Silencio. João Ribeiro não disse nada e
recostou-se para trás com um sorriso nos lábios.
Mónica
ficou pensativa. Existia uma hipótese que ela queria testar, mas era melhor não
adiantar nada sobre o assunto.
«Você no seu conjunto de facas tinha algum
bisturi?» Perguntou Mónica Fonseca.
«Não.»
«Sabe se existia algum bisturi no palacete
ou se alguém possuía ou tinha razão para possuir um.»
«Não. Bom… a Anne tirou o curso de medicina
e deveria saber usá-lo.
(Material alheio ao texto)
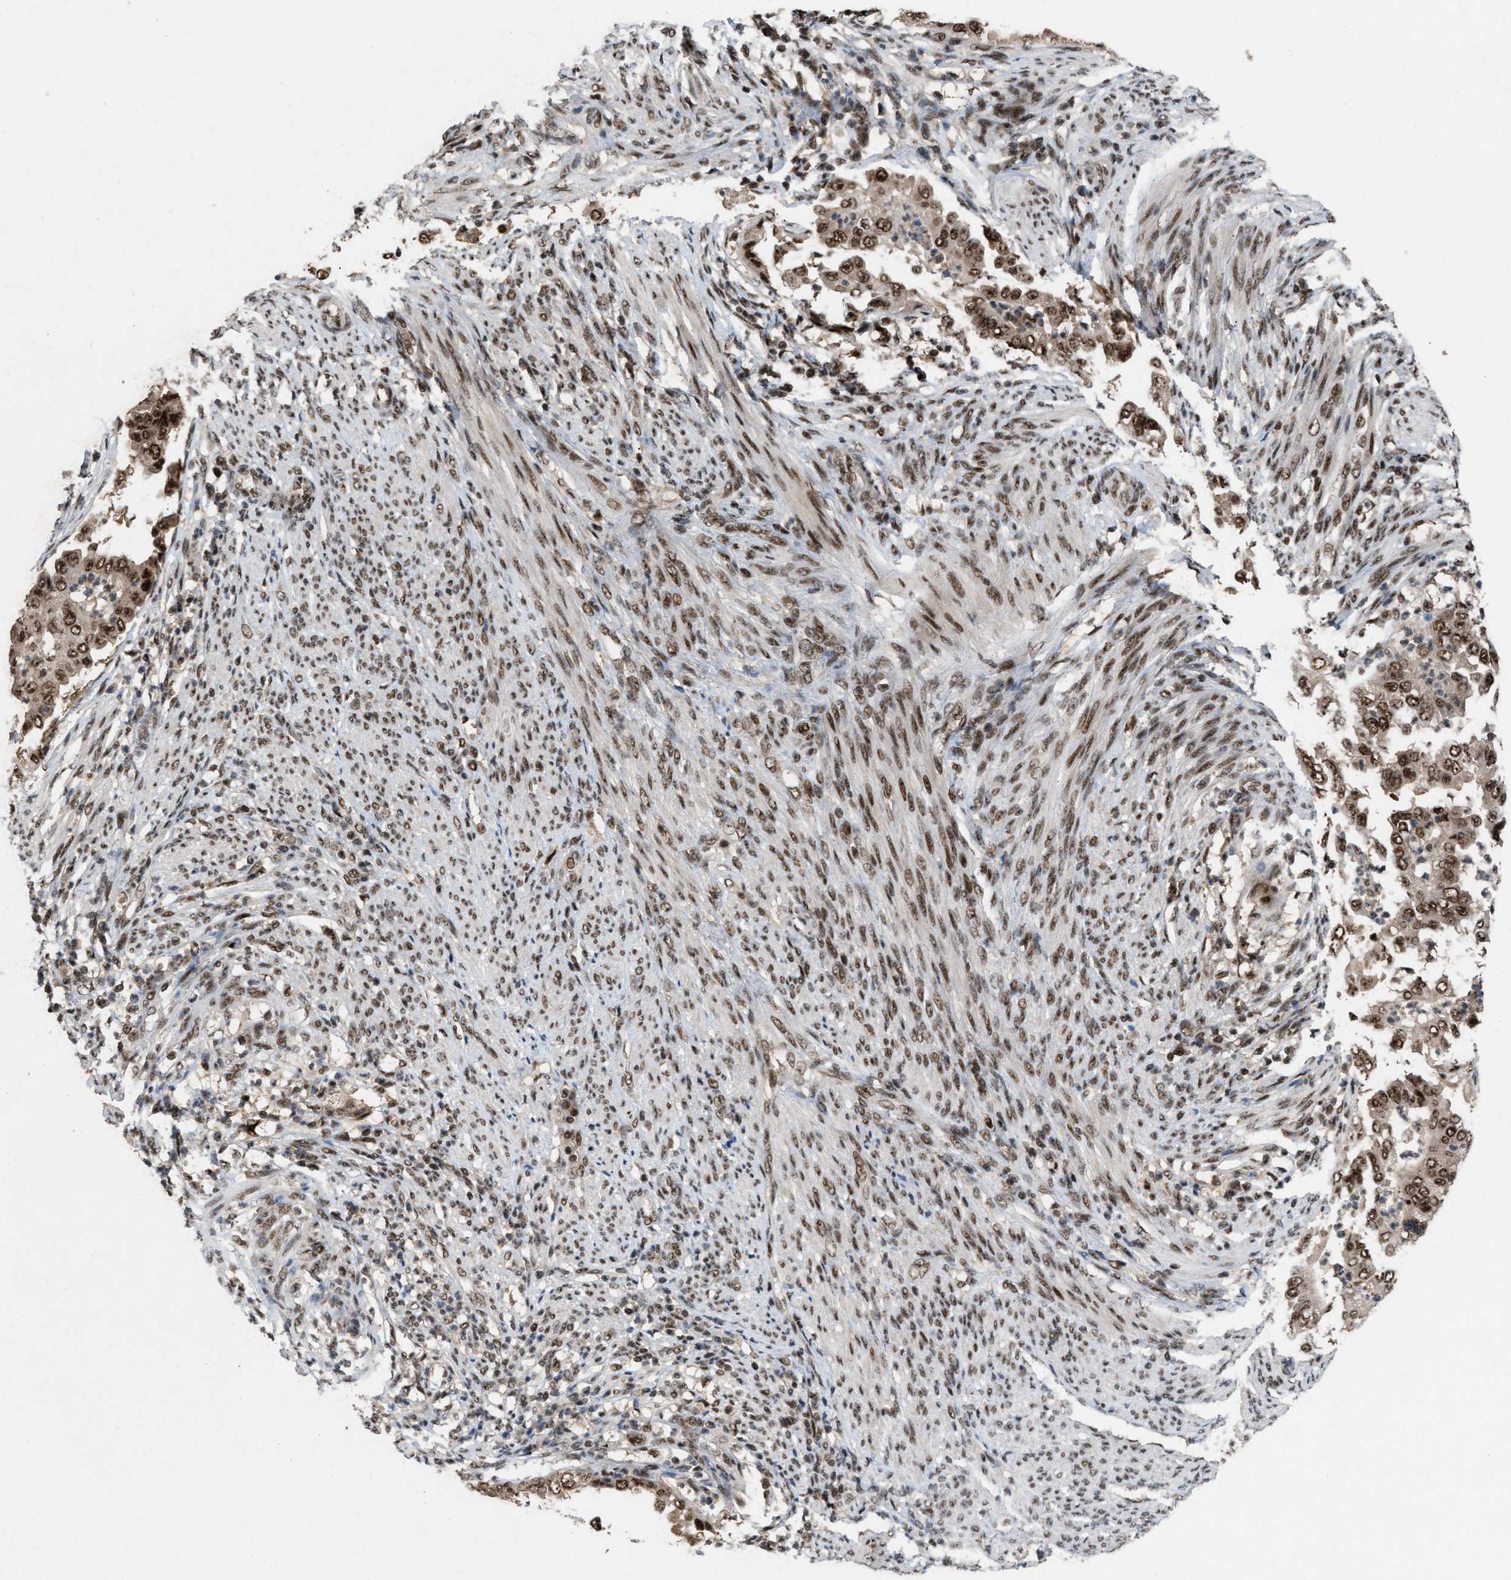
{"staining": {"intensity": "strong", "quantity": ">75%", "location": "nuclear"}, "tissue": "endometrial cancer", "cell_type": "Tumor cells", "image_type": "cancer", "snomed": [{"axis": "morphology", "description": "Adenocarcinoma, NOS"}, {"axis": "topography", "description": "Endometrium"}], "caption": "Immunohistochemical staining of human endometrial adenocarcinoma reveals high levels of strong nuclear staining in about >75% of tumor cells. (Brightfield microscopy of DAB IHC at high magnification).", "gene": "PRPF4", "patient": {"sex": "female", "age": 85}}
Mas que eu saiba não tinha nenhum, embora não deva ser
difícil de obter.»
«Isso é curioso, sobretudo porque, de
acordo com as informações que recebemos, Anne foi jantar a casa de uns amigos e
terá partido daí para o aeroporto.» Disse João Ribeiro.
«Qual a relevância do bisturi nesta
história?» Perguntou Roger.
«Se não sabe é porque não precisa de saber.»
Respondeu Mónica Fonseca.
Roger
olhou para a advogada e esta assentiu com a cabeça. Seria assim até ser aberta
a instrução do processo ou ser produzida uma acusação.